Small towns like the one your imaginary self was living in are getting a fireworks display. Desmond Lewis, a sculptor, is running firework shows to try to make art using fireworks.
According to the New York Times, “While conducting visual research to investigate the ways a very warranted explosion could be rendered sculpturally, Lewis realized that there was little visual difference between the flames that emanate from a firework and those from a burning car.”
From there onward, Lewis tried to express his feelings about police brutality and other issues using firework displays. To see if it was possible, he needed research, so he went to Skowhegan, Maine.

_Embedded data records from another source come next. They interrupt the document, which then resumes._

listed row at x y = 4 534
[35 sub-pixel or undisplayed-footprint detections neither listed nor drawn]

After he finished researching, he joined a big pyrotechnic company to get his license. Though this license was on the way to becoming a professional, he still had a few more steps to go. On the way to getting his license, he was sent out to small towns where he was a lone black man. According to Desmond, “I have two options. I can either be six feet underground or in a six-foot cell.”
While traveling to the states to get his last license, he went to enough to get his final license needed. With that last step completed, he was on his way to achieving his goal. After paying for his travel costs and the fireworks’, he was on his way to Greenwood, his first show.
After almost being late, he arrived just in time. The show was organized by three friends who had grown up in Greenwood, and the fireworks were the last part. During the performance, disaster struck, and a man entered his safety radius. Lewis blocked the man until the show was over, and then the man just left.
Even though this was his only show this year, Lewis plans on doing more for the future years to come.